Menurut Dokter spesialis urologi, dr. Regi Septian M.Kes, Sp.U, kondisi TAP termasuk dalam kategori genitalia ambigu atau ambiguous genitalia, yang merupakan salah satu bentuk gangguan perkembangan genitalia (disorder of sexual development/DSD).
Dalam kasus TAP, ditemukan testis yang tidak turun dan bentuk kelamin yang membingungkan.
Kondisi ini sering kali membuat orangtua sulit mengenali jenis kelamin bayi saat lahir.
Dokter juga menjelaskan bahwa TAP mengalami hipospadia tipe berat, sebuah kelainan bawaan di mana lubang kencing tidak berada di tempat normal.
"Hipospadia derajatnya berbeda-beda dari ringan sampai berat. Hipospadia dapat juga dibarengi dengan gangguan lain, seperti penis bengkok maupun gangguan perkembangan testis dan buah zakar, yang dinamakan undescenses testis dan transposisi penoscrotal," jelas Regi.
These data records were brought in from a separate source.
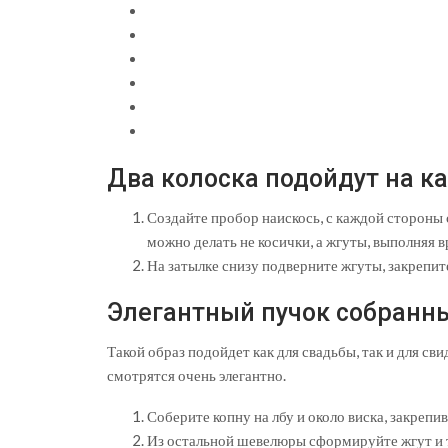
Два колоска подойдут на 
Создайте пробор наискось, с каждой стороны
можно делать не косички, а жгуты, выполняя 
На затылке снизу подверните жгуты, закрепи
Элегантный пучок собранны
Такой образ подойдет как для свадьбы, так и для св
смотрятся очень элегантно.
Соберите копну на лбу и около виска, закрепив
Из остальной шевелюры сформируйте жгут и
"Gangguan yang kompleks dinamakan ambigous genitalia, inilah yang sering kali di masyarakat menjadi kasus yang dijabarkan sebagai pergantian kelamin. Salah satunya kasus di Bogor (kasus yang menimpa TAP) karena orangtua bingung membedakan apakah anaknya laki-laki atau perempuan," sambungnya.
Masih menurut Regi, perubahan kelamin seperti yang dialami TAP bukanlah penyakit, melainkan kelainan bawaan yang terjadi selama perkembangan janin.
Dalam kasus DSD, beberapa bayi terlihat seperti memiliki kelamin perempuan saat lahir, meskipun secara genetik laki-laki.
Deteksi dini melalui pemeriksaan medis dapat membantu mengenali kondisi ini lebih awal.
Menurut dokter, kondisi seperti ini cukup sering terjadi, terutama pada kasus hipospadia berat.
Oleh karena itu, pemeriksaan karyotipe (analisis kromosom) sangat penting sebelum dilakukan tindakan medis, seperti operasi rekonstruksi kelamin.
Kesimpulannya, kasus TAP menunjukkan pentingnya deteksi dini dan pemahaman terhadap kondisi DSD.
Dengan penanganan medis yang tepat, TAP diharapkan dapat menjalani hidup sesuai identitas biologisnya. Keluarga berharap bantuan pemerintah dapat meringankan beban biaya yang mereka hadapi.